'BMGK kararı 'Kıbrıs Raporu' ile bağdaşmıyor'
Türkiye Dışişleri Bakanlığı Birleşmiş Milletler Güvenlik Konseyi'nin Kıbrıs’ta konuşlu Birleşmiş Milletler Barış Gücü Misyonu’nun görev süresini altı ay daha uzatan dünkü kararını eleştirdi.
Türkiye Dışişleri Bakanlığı Birleşmiş Milletler Güvenlik Konseyi'nin (BMGK) Kıbrıs’ta konuşlu Birleşmiş Milletler Barış Gücü Misyonu’nun (BMBG) görev süresini altı ay daha uzatan dünkü kararını eleştirdi.
Yapılan açıklamada, BMGK kararının Genel Sekreter'in raporlarıyla bağdaşmadığı kaydedildi. Türkiye Dışişleri Bakanlığı açıklamasında şu ifadeler kullanıldı:
"BM Genel Sekreteri’nin Güvenlik Konseyi’ne sunduğu gerek Kıbrıs’taki İyi Niyet Misyonuna ilişkin 15 Ekim 2018 tarihli raporunda, gerek BMBG’ye ilişkin 11 Ocak 2019 tarihli son raporunda, herhangi bir çözüm modeline atıfta bulunulmayarak, yeni fikirlerin geliştirilmesine vurgu yapılmıştı. Buna rağmen, Güvenlik Konseyi, bu son karar metninde BM Genel Sekreteri’nin görüşlerinin ötesine geçen bir tutum benimsemiş, ayrıca Genel Sekreter’in geçici olarak görevlendirdiği BM yetkilisi tarafından gerçekleştirilmekte olan temasların sonucuna ve çözüm sürecinin gelecekte alabileceği şekle dair peşin hükümler kaydetmiştir.
Karar bu açıdan Kıbrıs meselesinin çözümüne yönelik çabalara gerçekçi bir katkıda bulunmamakta ve Genel Sekreter’in sözkonusu raporlarıyla da bağdaşmamaktadır.
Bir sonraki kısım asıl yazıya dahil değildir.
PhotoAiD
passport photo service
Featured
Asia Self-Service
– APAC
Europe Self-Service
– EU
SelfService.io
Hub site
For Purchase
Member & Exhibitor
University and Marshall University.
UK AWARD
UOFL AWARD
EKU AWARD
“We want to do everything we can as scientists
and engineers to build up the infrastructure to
Diğer taraftan, BM’nin yerleşik uygulamalarına aykırı bir şekilde, BMBG’nin görev süresinin uzatılması hususunda KKTC makamlarının rızasının alınmamış olması da önemli bir eksikliktir."
"FEDERAL ÇÖZÜMÜ DIŞLAMADAN TÜM ALTERNATİFLER MASADA OLMALI"
Crans Montana’daki müzakerelerin, Kıbrıs Rum tarafının uzlaşmaz, kendisini Ada’nın tek sahibi, Kıbrıs Türk halkını ise azınlık olarak gören tutumu nedeniyle sonuç alınamadan kapandığını kaydeden Türkiye Dışişleri Bakanlığı, yeni bir müzakere süreci başlatılacaksa, bunun sonuç odaklı bir süreç olması ve bu sürecin tüm parametrelerinin önceden belirlenmesi gerektiğini de vurguladı. Açıklamada ", bu çerçevede, iki bölgeli, iki kesimli ve siyasi eşitliğe dayalı federal çözümü dışlamadan tüm alternatiflerin masada olması lazım geldiği yönündeki görüşümüzü koruyoruz. Önümüzdeki dönemdeki herhangi bir sürecin, ancak Ada’daki mevcut gerçekleri ve iki tarafın siyasi eşitliğini temel alması halinde başarılı olabileceğini düşünüyoruz." denildi.